10 reasons the financial services industry will rise again
Ignore the gloomsters! London’s financial scene is bouncing back in full form
It’s been a pretty miserable 12 months for the financial services industry.
Once London’s star sector, it has seen scandal after scandal drag it though the mud and the City has lost its title as the world’s largest financial centre to New York. As a kick to the battered ribs, it is expected to fall to third place by 2015 – trampled by Hong Kong.
It is fair to say we all need the financial services sector to recover. And quick smart. “It really is the heartbeat of the British economy,” says Geoff Fawcett, Director at Hays, the leading recruiting expert.
“At Hays we see a six month lag between what happens in the financial services sector and in the broader jobs market. If we see a rise in vacancies in the City, the rest follows eventually.”
But before you extract all of your cash from your banks accounts and use it to fashion a raft and set sail to Zurich, there are reasons to be positive. In fact hell! Why don’t we celebrate the reasons why London’s financial services industry is likely to rise again:
1. The FTSE is looking good so far
The FTSE sprang out of the stalls over New Year breaking through 6000 points on the first day of trading before rising to its highest level since Feb 2011 by the end of the first week of the year.
2. The UK has historically been a financial centre
You can’t argue with history and there have always been reasons for London’s financial success. “London has always been a strong global player, we have seen growth in the east but that has certainly slowed this year,” says Fawcett. “There isn’t a lot of evidence that there will be a monumental power shift – our position time zone wise means London will always have a pivotal position.”
3. Easing of onerous regulations
The Basel III rules have been eased which will make the lives of our banks a lot easier in terms of liquidity requirements. “The regulation environment is likely to have a lighter touch than many have expected or feared in 2013,” says Stephen Archer, business analyst and director of Spring Partnerships. “This is further supported by the easing of the onerousness of Basel III on bank balance sheets.”
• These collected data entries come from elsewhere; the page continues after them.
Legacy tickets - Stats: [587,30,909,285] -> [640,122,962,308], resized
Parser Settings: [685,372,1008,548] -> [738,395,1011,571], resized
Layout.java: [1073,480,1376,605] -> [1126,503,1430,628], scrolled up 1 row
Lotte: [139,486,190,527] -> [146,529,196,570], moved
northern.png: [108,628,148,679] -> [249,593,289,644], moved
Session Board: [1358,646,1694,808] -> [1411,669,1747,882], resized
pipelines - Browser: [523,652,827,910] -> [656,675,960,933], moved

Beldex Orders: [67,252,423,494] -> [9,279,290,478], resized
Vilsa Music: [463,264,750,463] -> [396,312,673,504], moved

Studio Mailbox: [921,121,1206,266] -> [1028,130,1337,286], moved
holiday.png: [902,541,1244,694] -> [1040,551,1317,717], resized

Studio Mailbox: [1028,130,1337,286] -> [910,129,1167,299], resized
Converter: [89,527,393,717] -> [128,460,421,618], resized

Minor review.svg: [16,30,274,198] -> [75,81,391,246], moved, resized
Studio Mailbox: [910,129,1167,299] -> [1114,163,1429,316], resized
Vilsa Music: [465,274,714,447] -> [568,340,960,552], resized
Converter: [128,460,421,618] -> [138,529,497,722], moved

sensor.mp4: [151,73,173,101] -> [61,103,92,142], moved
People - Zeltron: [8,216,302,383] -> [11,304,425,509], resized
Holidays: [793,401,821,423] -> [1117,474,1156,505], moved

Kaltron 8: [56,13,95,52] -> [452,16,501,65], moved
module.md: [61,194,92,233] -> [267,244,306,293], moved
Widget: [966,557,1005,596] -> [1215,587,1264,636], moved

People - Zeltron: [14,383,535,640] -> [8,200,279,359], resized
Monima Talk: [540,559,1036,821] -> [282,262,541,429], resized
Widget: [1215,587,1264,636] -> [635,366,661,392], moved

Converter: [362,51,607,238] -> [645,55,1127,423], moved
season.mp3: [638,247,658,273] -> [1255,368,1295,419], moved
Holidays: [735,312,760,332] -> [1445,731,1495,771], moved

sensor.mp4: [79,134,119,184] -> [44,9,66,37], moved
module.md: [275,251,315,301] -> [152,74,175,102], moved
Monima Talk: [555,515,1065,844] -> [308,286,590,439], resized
4. Disruptive newcomers are pushing up standards
Start-up financial institutions like Metro Bank have been and allowing consumers to demand more from their banks. This will encourage confidence in banks as standards rise across the board.
5. A swathe of IPOs could be heading our way
Many firms have held off listing because of the poor market which means there must be a backlog of companies waiting to go public. The government and analysts are doing all they can to turn AIM into a prime destination for the UK and Europe’s technology companies. All of this could lead to a bumper IPO year.
6. London will continue to resist harmonisation from European regulation
Government and City officials have continued to ensure that potentially damaging rules from Brussels do not affect our financial services.
7. M&A activity is due to jump up in 2013
We have had a slow 12 months in terms of M&A activity and analysts such as Ernst & Young are hoping to see activity rise in 2013.
“In the short-term corporates are hesitant to do deals; nevertheless there is huge pressure for companies to grow in the sluggish economy and M&A opportunity exists for those companies willing to be bold in today’s market,” says Richard Jeanneret, America’s Vice-Chair, Transaction Advisory Services for the global Ernst & Young organisation.
8. Pensions are drastically underfunded and will need to be topped up
According to the FT Advisor British pensions are dangerously underfunded meaning people will have to start paying into them soon or deal with severe consequences after they retire.
9. The Bank of England is getting a shake-up
Sir Mervyn King is about to wave goodbye to his tenure as governor of the Bank of England. New blood and fresh eyes might be just what we need in the form of Mark Carney.
“The FSA and Bank of England are changing their responsibilities and I think that will may well fuel some opportunity and I think it’s a bold move to bring an outsider in with a fresh pair of eyes,” says Fawcett.
10. The financial industry is willing to embrace change
Buying behaviours are changing and technology is advancing. This offers both old and new financial institutions plenty of opportunity to innovate and grow.
“With retail customers’ buying behaviours and expectations changing, we expect to see more innovation and vertical integration,” says Tony Virdi, Vice President and Head of Banking and Financial Services in the UK & Ireland, Cognizant
“These customer behaviours and expectations are both driven and supported by game-changing technological innovations such as mobile payments, the digital wallet, the rise of eCommerce and mobile money; all generating many opportunities for both new emerging players as well as established companies.”